The paper introduces the Extrapolated Urban View Synthesis (EUVS) benchmark, which is based on publicly available datasets such as NuPlan, MARS, and Argoverse 2. The datasets include multiple traversals, multiple agents, and multiple camera setups to ensure a comprehensive assessment of NVS techniques. The benchmark distinguishes itself by focusing on extrapolated scenarios, systematically categorized into three difficulty levels: translation-only, rotation-only, and translation + rotation. Each level represents varying complexities and aligns with real-world autonomous driving challenges like lane changes, directional shifts, and complex intersections.

Key Findings

Through rigorous qualitative and quantitative analysis, this research reveals that state-of-the-art methods, including 3D Gaussian Splatting and its variants, experience significant performance degradation when transitioning from interpolated to extrapolated test scenarios. The experimental results underscore that current NVS approaches often overfit to training views and struggle with unseen viewpoints, with notable decreases in performance metrics like PSNR, SSIM, and LPIPS. This performance discrepancy highlights the limitations in current NVS technologies and the need for methods that can robustly handle wide ranges of view shifts observed in realistic urban driving scenes.

Implications and Future Directions

The introduction of the EUVS benchmark represents a significant advancement in evaluating and improving novel view synthesis methods within the AV domain. By focusing on extrapolation, the benchmark challenges existing algorithms and paves the way for innovations that enhance the adaptability and robustness required for real-world applications. The paper suggests the potential benefits of integrating diffusion models, planar-based optimizations, and incorporating depth priors to address the gaps identified. Furthermore, the findings encourage future research to continue exploring hybrid representations and more comprehensive datasets to bolster the generalization capabilities of NVS systems.

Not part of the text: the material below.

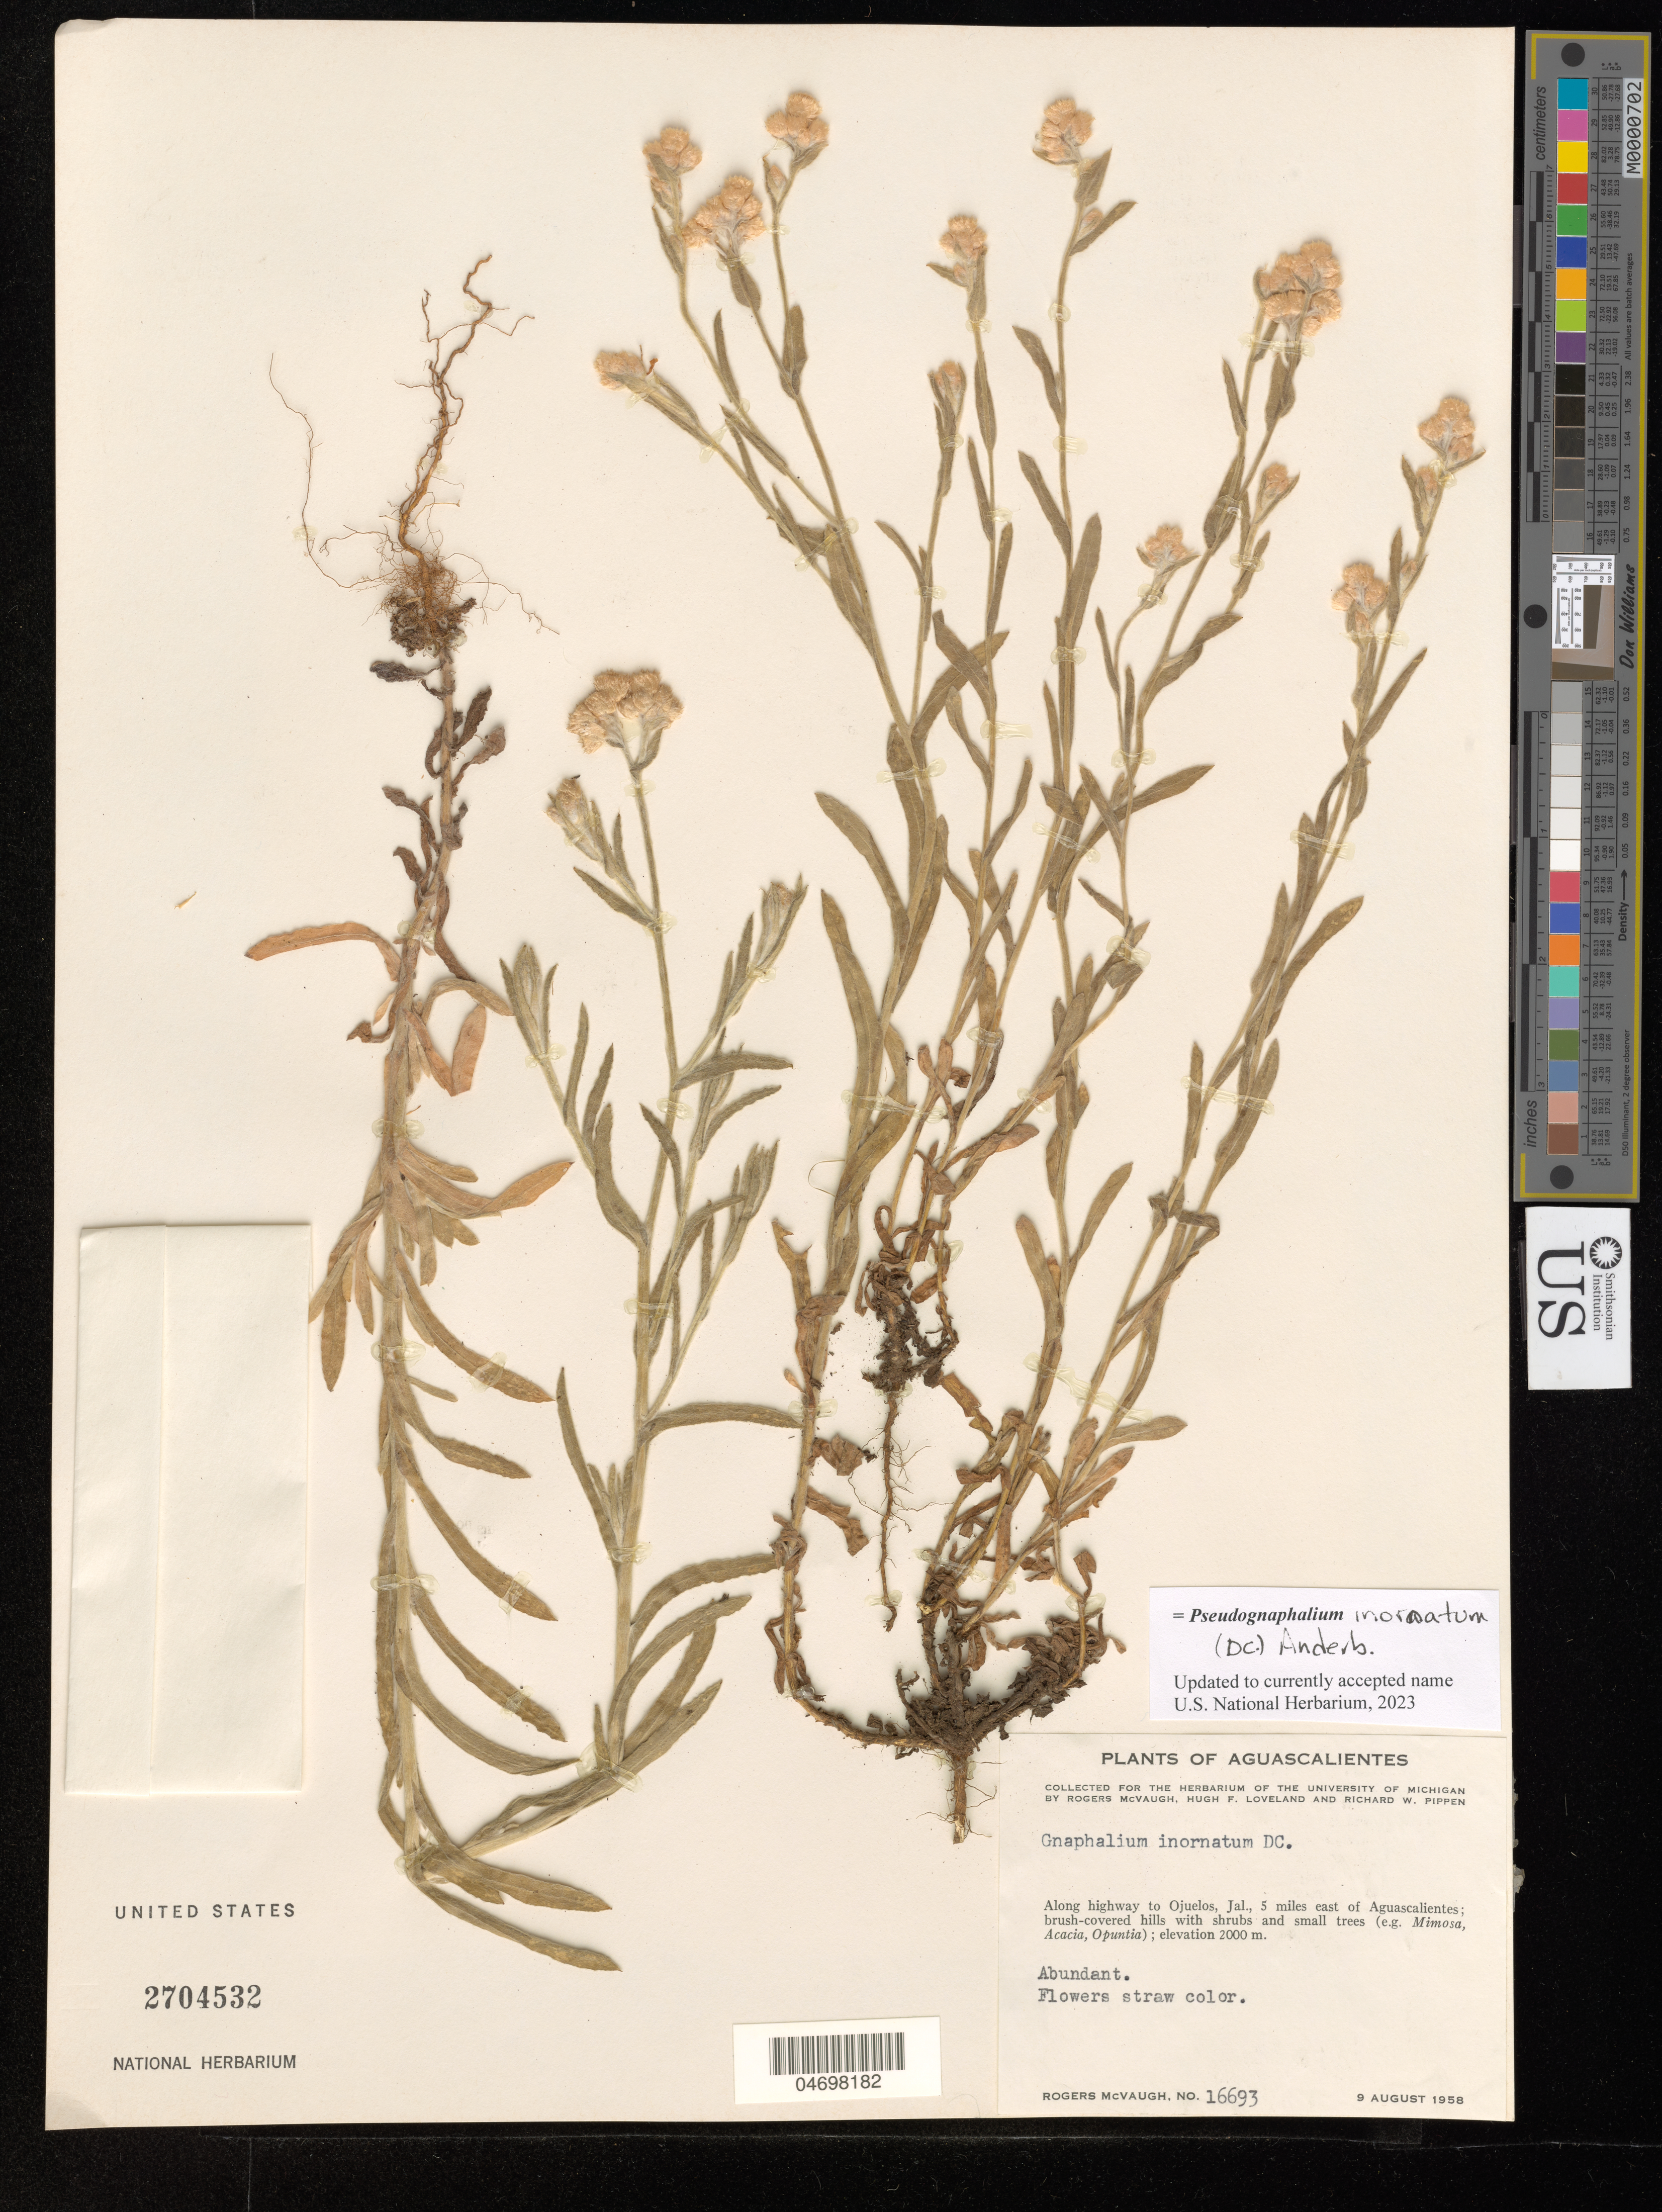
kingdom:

Through the creation of this benchmark, the paper not only sets a new standard for NVS evaluation but also invites researchers to contribute to an evolving dataset that aims to refine view synthesis methodologies comprehensively. This will potentially catalyze significant advancements in the development of autonomous systems and photorealistic simulators, ultimately contributing to safer and more reliable autonomous driving technologies.